Ah, but you say, there is one barrier he cannot break! True: that of unwilling hearts. But see, rather, that it is his glory that he will not break it! He will not compel us to believe in him, to receive him, to love him in return. Love cannot be compelled. Yet in our waywardness he follows us all the way, sharing the unhappiness we bring on ourselves; ever ready, if we repent, to forgive; still loving us, and from beneath supporting us, despite our spite, with his everlasting arms. "If I make my bed in hell, behold, thou art there" (Psalm 139:8). So, even there, "Behold the glory!"

And what of the travail and tragedy of our times? Here once more, beloved, that is it! We are the barrier. He has to work with and through our freedom. But even then "the wrath of man shall praise him!" (Psalm 76:10). Had these hardships (not of his making) failed to come upon us, where would be our assurance of his presence in the world? Do they not represent the pressure of his truth for human life encompassing our self-will? Are they not teaching us, his only half-seeing children, that we belong to a higher order of being than the beasts? Challenging us to match our humanity with his? Relentlessly urging us to break down the shelters of pride, greed, hatred, prejudice, and self-sufficiency behind which a pseudo-Christian civilization (now definitely, as we hope, on the way out) was in danger of losing its soul? So the question should be: What are we doing about it?

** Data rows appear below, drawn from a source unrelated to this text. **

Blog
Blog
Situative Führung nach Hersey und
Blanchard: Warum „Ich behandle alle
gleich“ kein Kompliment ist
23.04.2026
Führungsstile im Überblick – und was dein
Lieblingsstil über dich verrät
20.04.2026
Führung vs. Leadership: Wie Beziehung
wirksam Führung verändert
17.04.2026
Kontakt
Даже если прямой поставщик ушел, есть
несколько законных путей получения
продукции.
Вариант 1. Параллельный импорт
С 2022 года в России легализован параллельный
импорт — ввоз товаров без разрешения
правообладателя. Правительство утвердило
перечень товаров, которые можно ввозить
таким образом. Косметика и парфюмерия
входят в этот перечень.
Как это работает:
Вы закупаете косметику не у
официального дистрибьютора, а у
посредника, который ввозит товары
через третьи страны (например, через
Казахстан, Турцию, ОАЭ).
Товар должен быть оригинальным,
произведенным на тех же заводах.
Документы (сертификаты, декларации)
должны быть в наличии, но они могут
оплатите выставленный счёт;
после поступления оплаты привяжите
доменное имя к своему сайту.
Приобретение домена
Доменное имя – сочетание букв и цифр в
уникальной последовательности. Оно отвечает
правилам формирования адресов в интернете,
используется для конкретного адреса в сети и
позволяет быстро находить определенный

If we buckle down to the task, no matter now how bleak the prospect of a better world, we shall not fear. No matter what tomorrow brings, we shall know that he is in it, and always will be, until beholding his glory, "of his fullness shall we all receive!"

Prayer

O Radiant One, we behold your glory, coming down to us from your dwelling place in heaven, and we bask in its glow. Open our hearts once more to your new birth within and among us, and expand our awareness beyond all its previous boundaries. Amen.